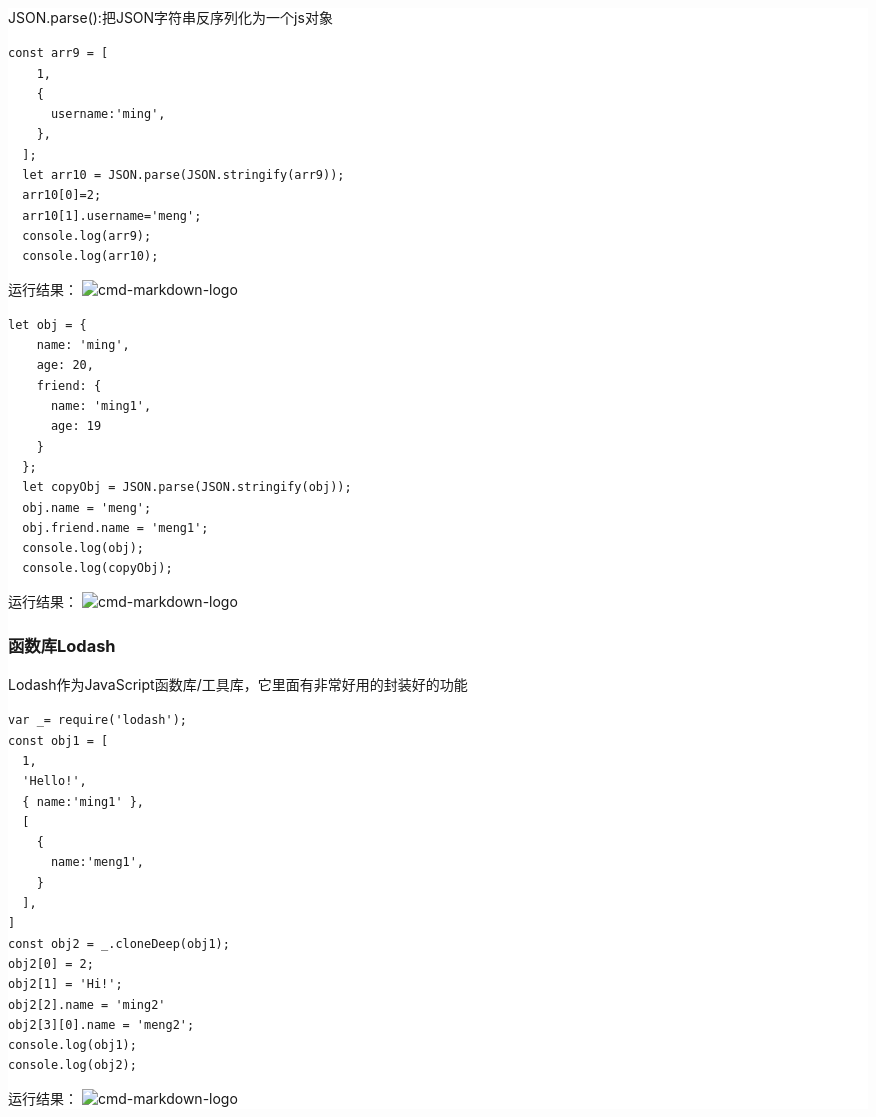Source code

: JSON.parse():把JSON字符串反序列化为一个js对象
```
const arr9 = [
    1,
    {
      username:'ming',
    },
  ];
  let arr10 = JSON.parse(JSON.stringify(arr9));
  arr10[0]=2;
  arr10[1].username='meng';
  console.log(arr9);
  console.log(arr10);
```
运行结果：
![cmd-markdown-logo](https://p1-jj.byteimg.com/tos-cn-i-t2oaga2asx/gold-user-assets/2019/10/24/16dfddcd3e9a4e11~tplv-t2oaga2asx-zoom-in-crop-mark:3024:0:0:0.awebp)

```
let obj = {
    name: 'ming',
    age: 20,
    friend: {
      name: 'ming1',
      age: 19
    }
  };
  let copyObj = JSON.parse(JSON.stringify(obj));
  obj.name = 'meng';
  obj.friend.name = 'meng1';
  console.log(obj);
  console.log(copyObj);
```
运行结果：
![cmd-markdown-logo](https://p1-jj.byteimg.com/tos-cn-i-t2oaga2asx/gold-user-assets/2019/10/24/16dfddee8c1b6ea1~tplv-t2oaga2asx-zoom-in-crop-mark:3024:0:0:0.awebp)
### 函数库Lodash
Lodash作为JavaScript函数库/工具库，它里面有非常好用的封装好的功能
```
var _= require('lodash');
const obj1 = [
  1,
  'Hello!',
  { name:'ming1' },
  [
    {
      name:'meng1',
    }
  ],
]
const obj2 = _.cloneDeep(obj1);
obj2[0] = 2;
obj2[1] = 'Hi!';
obj2[2].name = 'ming2'
obj2[3][0].name = 'meng2';
console.log(obj1);
console.log(obj2);
```
运行结果：
![cmd-markdown-logo](https://p1-jj.byteimg.com/tos-cn-i-t2oaga2asx/gold-user-assets/2019/10/24/16dfde266348cf95~tplv-t2oaga2asx-zoom-in-crop-mark:3024:0:0:0.awebp)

Goal of the exercise: Leave out the pictures, then return every line of the data exactly.

Task response:
Source code

: JSON.parse():把JSON字符串反序列化为一个js对象
```
const arr9 = [
    1,
    {
      username:'ming',
    },
  ];
  let arr10 = JSON.parse(JSON.stringify(arr9));
  arr10[0]=2;
  arr10[1].username='meng';
  console.log(arr9);
  console.log(arr10);
```
运行结果：
![cmd-markdown-logo](https://p1-jj.byteimg.com/tos-cn-i-t2oaga2asx/gold-user-assets/2019/10/24/16dfddcd3e9a4e11~tplv-t2oaga2asx-zoom-in-crop-mark:3024:0:0:0.awebp)

```
let obj = {
    name: 'ming',
    age: 20,
    friend: {
      name: 'ming1',
      age: 19
    }
  };
  let copyObj = JSON.parse(JSON.stringify(obj));
  obj.name = 'meng';
  obj.friend.name = 'meng1';
  console.log(obj);
  console.log(copyObj);
```
运行结果：
![cmd-markdown-logo](https://p1-jj.byteimg.com/tos-cn-i-t2oaga2asx/gold-user-assets/2019/10/24/16dfddee8c1b6ea1~tplv-t2oaga2asx-zoom-in-crop-mark:3024:0:0:0.awebp)
### 函数库Lodash
Lodash作为JavaScript函数库/工具库，它里面有非常好用的封装好的功能
```
var _= require('lodash');
const obj1 = [
  1,
  'Hello!',
  { name:'ming1' },
  [
    {
      name:'meng1',
    }
  ],
]
const obj2 = _.cloneDeep(obj1);
obj2[0] = 2;
obj2[1] = 'Hi!';
obj2[2].name = 'ming2'
obj2[3][0].name = 'meng2';
console.log(obj1);
console.log(obj2);
```
运行结果：
![cmd-markdown-logo](https://p1-jj.byteimg.com/tos-cn-i-t2oaga2asx/gold-user-assets/2019/10/24/16dfde266348cf95~tplv-t2oaga2asx-zoom-in-crop-mark:3024:0:0:0.awebp)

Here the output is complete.